Trovare un modo di muoversi che non sia meccanico, ma in armonia con tutte le parti di noi, immaginare dove portare il corpo, dare una forma all’intenzione, sono gli aspetti principali del momento espressivo.

Tutte le parti funzionano insieme e si percepisce di essere un tutt’uno e, non una somma di parti più o meno scollegate. Amplificare il movimento costringe a uscire un po’ da sé e a prendersi qualche rischio.

La musica aiuta a portare a galla qualcosa che manca, qualcosa che è rimasto sullo sfondo e che questa aiuta a far emergere.

Il lavoro con gli adolescenti

Mi sono appassionata al lavoro con gli adolescenti dai tempi dell’Università, dove mi sono laureata con una tesi sperimentale sugli adolescenti di Roma, con Gerarde Lutte.

Il mio primo lavoro è stato al Consultorio Adolescenti, dove ho iniziato la pratica clinica e il lavoro nelle scuole Medie di primo e di secondo grado.

La prima volta che sono entrata in un Istituto Superiore come psicologa ero appena uscita dall’Università. Ero studentessa al primo anno di specializzazione, quando la dirigente del Consultorio Familiare dove facevo tirocinio, mi mandò nella scuola più grande della zona, che raccoglieva studenti dell’alberghiero e dell’IPSIA provenienti da tutti i paesi limitrofi. Ricordo ancora la paura provata in mezzo a tutti quei giovani, urlanti durante l’intervallo, che sembravano miei coetanei. Mi aggiravo spersa tra i corridoi enormi, con la sensazione che nessuno potesse accorgersi che ero lì.

Da allora non ho più interrotto questa attività, sono entrata in scuole diverse, ho incontrato tante storie e tante persone, tanti ragazzi e tante ragazze che mi hanno dato la loro fiducia.

Con il Consultorio Giovani ho iniziato anche a fare psicoterapia con gli adolescenti, con lo stesso piacere, le stesse curiosità e soddisfazione, che provo anche adesso dopo tanti anni.

Nelle scuole, oltre al lavoro di consulenza nello Sportello di Ascolto, ho condotto gruppi sull’affettività e la sessualità, sulla prevenzione del bullismo e sulla prevenzione della violenza nelle relazioni affettive. Ho formato e supportato gruppi di Peer Educator, che a loro volta hanno operato dentro le scuole come facilitatori delle relazioni. Mi occupo di comunicazione, di gestione delle relazioni e dei conflitti all’interno dei gruppi classe.

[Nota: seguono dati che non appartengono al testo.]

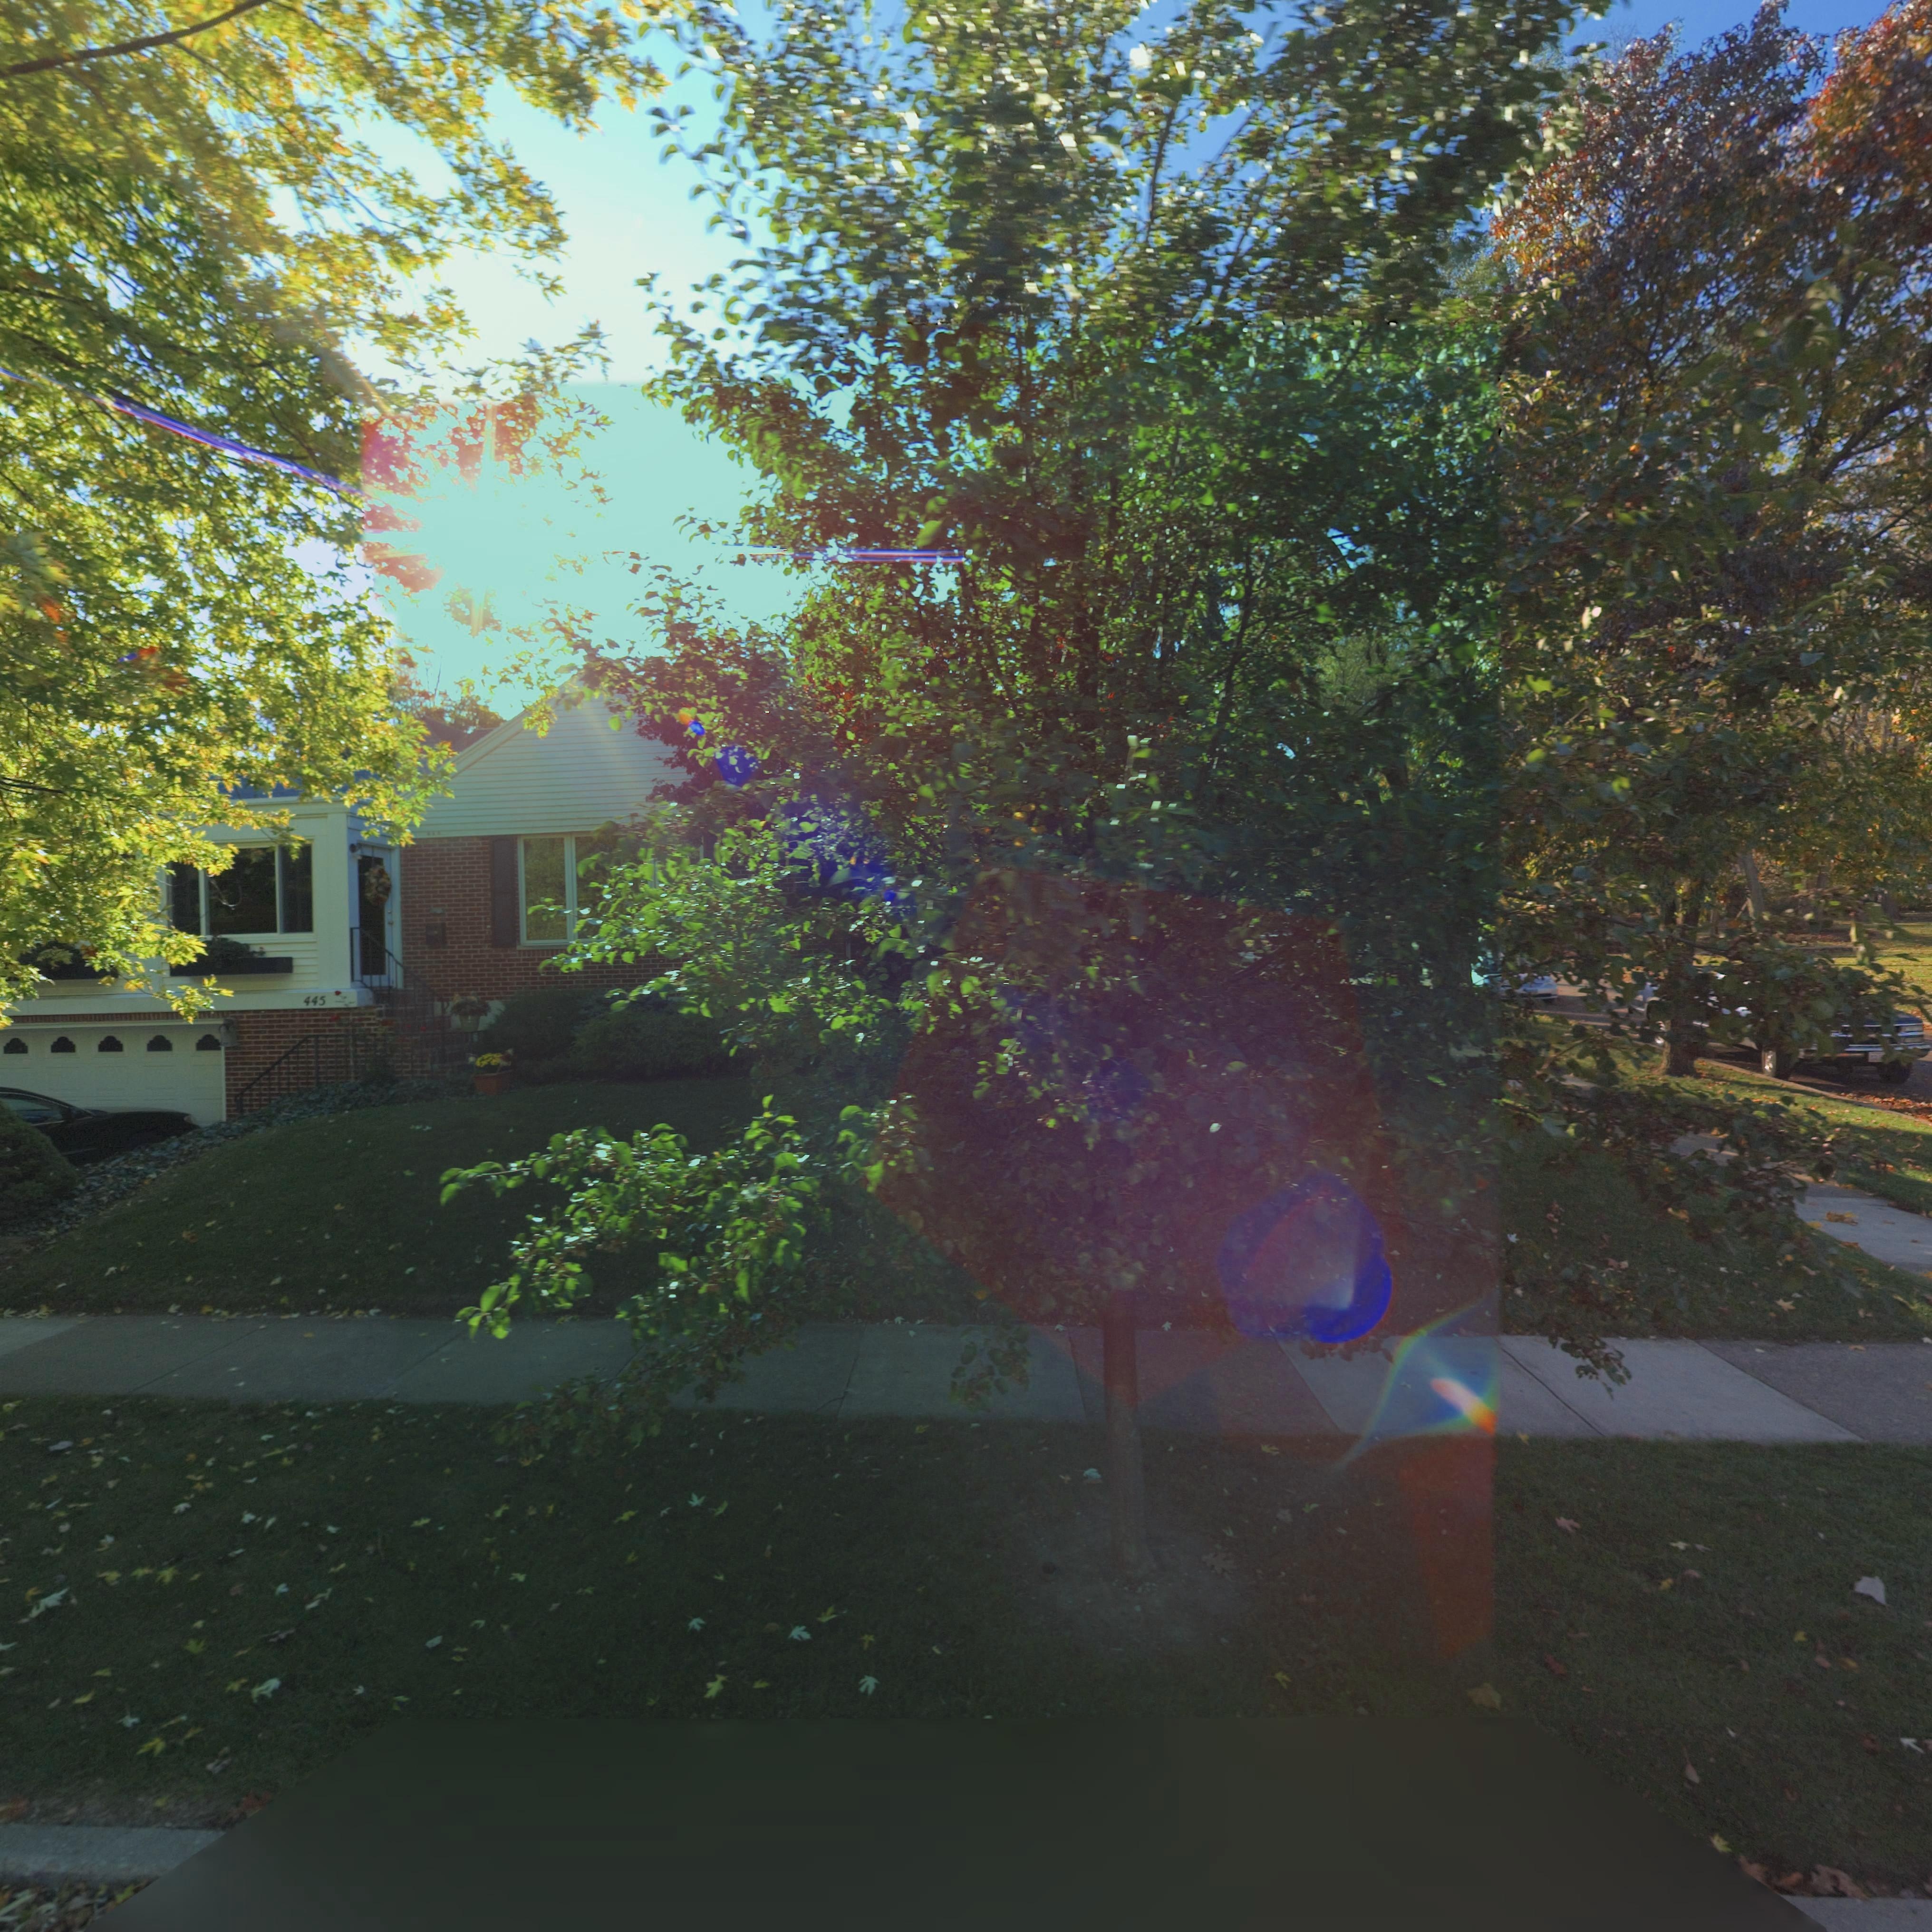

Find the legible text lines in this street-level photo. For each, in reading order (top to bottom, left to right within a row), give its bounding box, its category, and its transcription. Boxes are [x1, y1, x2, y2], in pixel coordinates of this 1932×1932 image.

Ritengo utile ricordare che l’adolescenza non è propriamente una fase di crescita, in quanto, in questa epoca della vita, l’organismo è già adulto, nel senso che ha raggiunto il suo completo sviluppo corporeo e cognitivo. L’adolescente è un adulto con poca o pochissima esperienza della vita. Il modo in cui questo esperire la vita è gestito, varia da cultura a cultura, ed è cambiato moltissimo nella nostra dall’epoca industriale.

Come la lunga infanzia dell’essere umano permette un maggiore apprendimento delle conoscenze acquisite dalla cultura di appartenenza, così anche il lungo protrarsi della adolescenza, prima dell’assunzione di un ruolo adulto, permette di esplorare oltre, rispetto a ciò che ha proposto la famiglia, e di spingersi verso il nuovo e l’estraneo (Konrad Lorenz https://it.wikipedia.org/wiki/L%27altra_faccia_dello_specchio ).

Questo aumenta le possibilità di sviluppare capacità e competenze cognitive, emotive e relazionali, che consentiranno alla persona di diventare un adulto con maggiori probabilità di sopravvivenza.

Oggi molti dei sintomi portati dagli adolescenti riguardano proprio la difficoltà di andare verso la vita per assumere un ruolo adulto. A molti ragazzi è diagnosticata la fobia sociale e altri disturbi di ansia che impediscono loro di portare avanti la propria vita. Il risultato che passano la maggior parte del tempo a casa, uscendo solo con i familiari o con qualche raro amico.

Il lavoro che svolgo con gli adolescenti, è spesso, quello di accompagnarli a fare esperienza in un luogo protetto, laddove la spinta verso l’ignoto si è per qualche motivo interrotta, fidandomi della naturale spinta evolutiva propria degli esseri umani.

Crescere è perdere qualcosa, ogni apprendimento è una perdita: c’è comunque anche una fame di imparare, c’è curiosità e se si passa da quella parte, ci sono autostrade per arrivare da qualche parte” G.P. Quattrini.